**Task to complete:** What is needed is an exact printout of all the data.

**Exercise data:**
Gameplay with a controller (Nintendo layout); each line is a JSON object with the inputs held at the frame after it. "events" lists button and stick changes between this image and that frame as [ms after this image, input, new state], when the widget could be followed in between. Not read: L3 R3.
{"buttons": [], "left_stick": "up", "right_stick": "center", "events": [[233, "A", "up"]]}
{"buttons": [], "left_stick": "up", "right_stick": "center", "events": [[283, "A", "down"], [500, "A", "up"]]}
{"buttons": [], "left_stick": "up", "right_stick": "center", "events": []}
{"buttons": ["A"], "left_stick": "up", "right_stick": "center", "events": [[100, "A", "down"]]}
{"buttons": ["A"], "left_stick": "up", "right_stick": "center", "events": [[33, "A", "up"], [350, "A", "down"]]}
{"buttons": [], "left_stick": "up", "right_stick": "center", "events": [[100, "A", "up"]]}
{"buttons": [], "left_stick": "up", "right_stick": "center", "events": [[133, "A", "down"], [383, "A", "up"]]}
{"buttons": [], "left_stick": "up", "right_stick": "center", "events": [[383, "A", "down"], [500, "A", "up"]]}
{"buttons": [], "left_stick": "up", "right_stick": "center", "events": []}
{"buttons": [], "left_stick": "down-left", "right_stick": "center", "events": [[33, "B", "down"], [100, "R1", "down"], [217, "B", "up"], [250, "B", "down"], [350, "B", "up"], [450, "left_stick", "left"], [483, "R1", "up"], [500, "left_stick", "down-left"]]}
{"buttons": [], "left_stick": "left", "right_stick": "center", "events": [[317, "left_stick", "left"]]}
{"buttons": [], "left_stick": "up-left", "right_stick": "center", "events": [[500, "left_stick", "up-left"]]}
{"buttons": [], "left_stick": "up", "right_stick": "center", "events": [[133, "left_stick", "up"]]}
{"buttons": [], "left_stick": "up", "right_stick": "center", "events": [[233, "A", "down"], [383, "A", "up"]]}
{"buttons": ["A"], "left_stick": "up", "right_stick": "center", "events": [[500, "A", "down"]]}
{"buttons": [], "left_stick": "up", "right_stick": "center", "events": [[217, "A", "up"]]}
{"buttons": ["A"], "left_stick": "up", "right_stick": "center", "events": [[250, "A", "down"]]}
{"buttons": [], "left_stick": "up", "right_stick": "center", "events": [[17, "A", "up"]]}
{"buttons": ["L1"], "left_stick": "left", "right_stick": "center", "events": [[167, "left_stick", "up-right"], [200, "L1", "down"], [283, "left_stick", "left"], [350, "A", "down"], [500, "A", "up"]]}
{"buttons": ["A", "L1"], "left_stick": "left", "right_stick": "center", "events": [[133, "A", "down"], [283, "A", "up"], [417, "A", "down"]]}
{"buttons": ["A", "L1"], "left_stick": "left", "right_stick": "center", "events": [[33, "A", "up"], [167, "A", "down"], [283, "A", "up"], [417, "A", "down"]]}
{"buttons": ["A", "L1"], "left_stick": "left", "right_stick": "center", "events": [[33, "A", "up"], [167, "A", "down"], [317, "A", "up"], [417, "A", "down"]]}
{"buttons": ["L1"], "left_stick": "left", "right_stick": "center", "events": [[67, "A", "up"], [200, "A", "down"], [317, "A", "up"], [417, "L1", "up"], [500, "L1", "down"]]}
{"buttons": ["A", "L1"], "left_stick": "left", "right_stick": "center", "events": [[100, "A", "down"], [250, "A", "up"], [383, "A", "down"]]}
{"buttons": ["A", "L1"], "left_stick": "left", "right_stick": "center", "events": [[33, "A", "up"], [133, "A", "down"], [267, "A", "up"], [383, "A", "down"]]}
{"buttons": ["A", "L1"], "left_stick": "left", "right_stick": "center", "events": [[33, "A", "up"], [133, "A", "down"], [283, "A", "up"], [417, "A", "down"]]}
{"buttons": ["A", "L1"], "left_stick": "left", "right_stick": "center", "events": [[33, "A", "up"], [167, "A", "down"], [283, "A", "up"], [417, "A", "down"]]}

**Response:**
Gameplay with a controller (Nintendo layout); each line is a JSON object with the inputs held at the frame after it. "events" lists button and stick changes between this image and that frame as [ms after this image, input, new state], when the widget could be followed in between. Not read: L3 R3.
{"buttons": [], "left_stick": "up", "right_stick": "center", "events": [[233, "A", "up"]]}
{"buttons": [], "left_stick": "up", "right_stick": "center", "events": [[283, "A", "down"], [500, "A", "up"]]}
{"buttons": [], "left_stick": "up", "right_stick": "center", "events": []}
{"buttons": ["A"], "left_stick": "up", "right_stick": "center", "events": [[100, "A", "down"]]}
{"buttons": ["A"], "left_stick": "up", "right_stick": "center", "events": [[33, "A", "up"], [350, "A", "down"]]}
{"buttons": [], "left_stick": "up", "right_stick": "center", "events": [[100, "A", "up"]]}
{"buttons": [], "left_stick": "up", "right_stick": "center", "events": [[133, "A", "down"], [383, "A", "up"]]}
{"buttons": [], "left_stick": "up", "right_stick": "center", "events": [[383, "A", "down"], [500, "A", "up"]]}
{"buttons": [], "left_stick": "up", "right_stick": "center", "events": []}
{"buttons": [], "left_stick": "down-left", "right_stick": "center", "events": [[33, "B", "down"], [100, "R1", "down"], [217, "B", "up"], [250, "B", "down"], [350, "B", "up"], [450, "left_stick", "left"], [483, "R1", "up"], [500, "left_stick", "down-left"]]}
{"buttons": [], "left_stick": "left", "right_stick": "center", "events": [[317, "left_stick", "left"]]}
{"buttons": [], "left_stick": "up-left", "right_stick": "center", "events": [[500, "left_stick", "up-left"]]}
{"buttons": [], "left_stick": "up", "right_stick": "center", "events": [[133, "left_stick", "up"]]}
{"buttons": [], "left_stick": "up", "right_stick": "center", "events": [[233, "A", "down"], [383, "A", "up"]]}
{"buttons": ["A"], "left_stick": "up", "right_stick": "center", "events": [[500, "A", "down"]]}
{"buttons": [], "left_stick": "up", "right_stick": "center", "events": [[217, "A", "up"]]}
{"buttons": ["A"], "left_stick": "up", "right_stick": "center", "events": [[250, "A", "down"]]}
{"buttons": [], "left_stick": "up", "right_stick": "center", "events": [[17, "A", "up"]]}
{"buttons": ["L1"], "left_stick": "left", "right_stick": "center", "events": [[167, "left_stick", "up-right"], [200, "L1", "down"], [283, "left_stick", "left"], [350, "A", "down"], [500, "A", "up"]]}
{"buttons": ["A", "L1"], "left_stick": "left", "right_stick": "center", "events": [[133, "A", "down"], [283, "A", "up"], [417, "A", "down"]]}
{"buttons": ["A", "L1"], "left_stick": "left", "right_stick": "center", "events": [[33, "A", "up"], [167, "A", "down"], [283, "A", "up"], [417, "A", "down"]]}
{"buttons": ["A", "L1"], "left_stick": "left", "right_stick": "center", "events": [[33, "A", "up"], [167, "A", "down"], [317, "A", "up"], [417, "A", "down"]]}
{"buttons": ["L1"], "left_stick": "left", "right_stick": "center", "events": [[67, "A", "up"], [200, "A", "down"], [317, "A", "up"], [417, "L1", "up"], [500, "L1", "down"]]}
{"buttons": ["A", "L1"], "left_stick": "left", "right_stick": "center", "events": [[100, "A", "down"], [250, "A", "up"], [383, "A", "down"]]}
{"buttons": ["A", "L1"], "left_stick": "left", "right_stick": "center", "events": [[33, "A", "up"], [133, "A", "down"], [267, "A", "up"], [383, "A", "down"]]}
{"buttons": ["A", "L1"], "left_stick": "left", "right_stick": "center", "events": [[33, "A", "up"], [133, "A", "down"], [283, "A", "up"], [417, "A", "down"]]}
{"buttons": ["A", "L1"], "left_stick": "left", "right_stick": "center", "events": [[33, "A", "up"], [167, "A", "down"], [283, "A", "up"], [417, "A", "down"]]}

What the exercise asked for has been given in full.